*EXERCISE REQUIREMENTS*. Set down each line of the material that follows, exactly, with no pictures.

*EXTRACTED MATERIAL*.
==*==

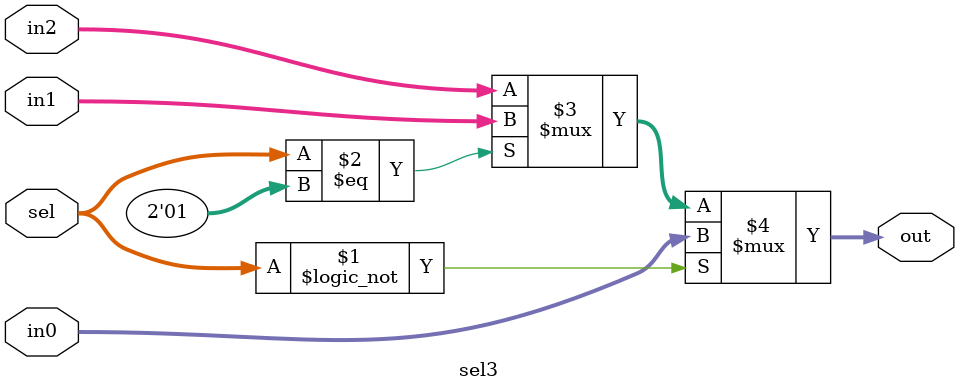
<source format=v>
module sel3 #(
    parameter MSB = 15
)(
    input wire [MSB:0] in0,
    input wire [MSB:0] in1,
    input wire [MSB:0] in2,
    output wire [MSB:0] out,
    input wire [1:0] sel
);
    assign out = (sel == 2'b00)? in0:
                 (sel == 2'b01)? in1: in2;

endmodule




</source>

==*==

*OUTPUT OF THE TASK*.
<source format=v>
module sel3 #(
    parameter MSB = 15
)(
    input wire [MSB:0] in0,
    input wire [MSB:0] in1,
    input wire [MSB:0] in2,
    output wire [MSB:0] out,
    input wire [1:0] sel
);
    assign out = (sel == 2'b00)? in0:
                 (sel == 2'b01)? in1: in2;

endmodule




</source>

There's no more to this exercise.